Around a year ago today, Manchester City were chastised for an unsuccessful début UEFA Champions League campaign, picking up just three wins and crashing into the Europa League with only ten points. How Roberto Mancini’s men would take that situation this year, finishing their group rock-bottom with a new English low.
City’s fate was sealed long before last night’s group finale against table-toppers Borussia Dortmund. Five points adrift of progression to the knock-out stages, their only hope was to pick up their first win of the European season against a strong German team, gifting them another pass into Europe’s second-string competition. Fast-forward an hour into the match and it was abundantly clear that City had no chance. Ajax had left the door open by being 3-0 down by the time Julian Schieber took the lead for Dortmund, but the English side never looked like reversing their fortunes and finished their campaign worse than it had begun.
Manchester City’s haul of just three points from a possible 18 and zero wins from six has been rightly bigged up as the worst performance by an English club in the Champions League, beating the former record holders Blackburn Rovers. An argument could be had that City had the toughest group of the whole first round, but to not win a single game isn’t on. They are an expensively-assembled, title-winning side full of international players. They’re no strangers to success on English soil, so what is it about a trip over to Madrid or Amsterdam that proves so tough?

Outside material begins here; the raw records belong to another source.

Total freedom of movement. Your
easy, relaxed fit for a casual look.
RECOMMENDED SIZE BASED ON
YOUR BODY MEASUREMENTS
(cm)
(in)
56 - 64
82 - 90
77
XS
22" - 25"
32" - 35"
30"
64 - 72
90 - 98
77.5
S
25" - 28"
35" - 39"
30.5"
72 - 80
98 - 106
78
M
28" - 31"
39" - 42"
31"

Of course, there’s a distinctly different feel about the City of last year and the one of now. Despite the whole mess surrounding Carlos Tevez and his refusal to play, Man City consistently looked infallible, with teams whole-heartedly fearing them. In the end, the title spiralled down to the last minute, but it had been won earlier than that on goal difference with thumping wins earlier in the season. Attacking runs were led by the talent of Sergio Aguero and Yaya Toure, but the defence was never left unwatched with Vincent Kompany and Joe Hart leading the line. City may still be just three points from the top of the Premier League table, once again with superior goal difference, but there’s just that feeling that nobody rates them as serious contenders, somehow. All four of the above players have floundered for the majority of the time, with nobody coming in in their place to turn things around. A European side populated with Scott Sinclair, Gareth Barry and Joleon Lescott hardly inspire fear in the rest of the world.
Manager Roberto Mancini has insisted that he doesn’t feel embarrassed by their European exit, but he should be. He says their side tried, but trying hard doesn’t necessary bring home the trophies, especially when these try-hards are earning hundreds of thousands of pounds a month. They can now concentrate on the league, almost certain of a place in next year’s Champions League. Unfortunately, with such a pitiful display in Europe and a similarly hard group awaiting them next season, they may as well just give up the ghost and try qualifying the Europa League, instead.
Before last night, I would have pointed at Arsenal and praised them for staying strong in Europe whilst everything’s crumbling down around them at home. Alas, ten minutes of a dire performance in front of a markedly stronger Olympiakos made me quickly reach for the remote and watch the snooker, such was the boredom on offer.Admitedly, Rosický’s goal was brilliantly taken with the selfish Gervinho strangely providing the perfect assist. They may have already qualified, but a limp performance means they have a much tougher task ahead of them in the last 16. What calamity would befall English football should Borussia Dortmund, Group D winners and City’s tormentors, be the ones to vanquish Arsenal on their march to the Wembley final.
Manchester United and holders Chelsea continue their European campaign tonight with fixtures against CFR Cluj and FC Nordsjaelland, respectively. Whilst United are safe in the knowledge that they have already qualified against the odds with a shocking defence, Chelsea need other results to go against Juventus in order for them to avoid the ignomy of being the first holders not to reach the knockout stages. Beating the Danes should be a straight-forward task, although I wouldn’t put anything past Benitez’s haphazard bunch to muck up the most important night of their season, so far. The real problem is Shahktar versus Juventus, which ended in a draw last time. Should that happen again, it’s Chelsea’s turn to say goodbye Champions, hello Europa.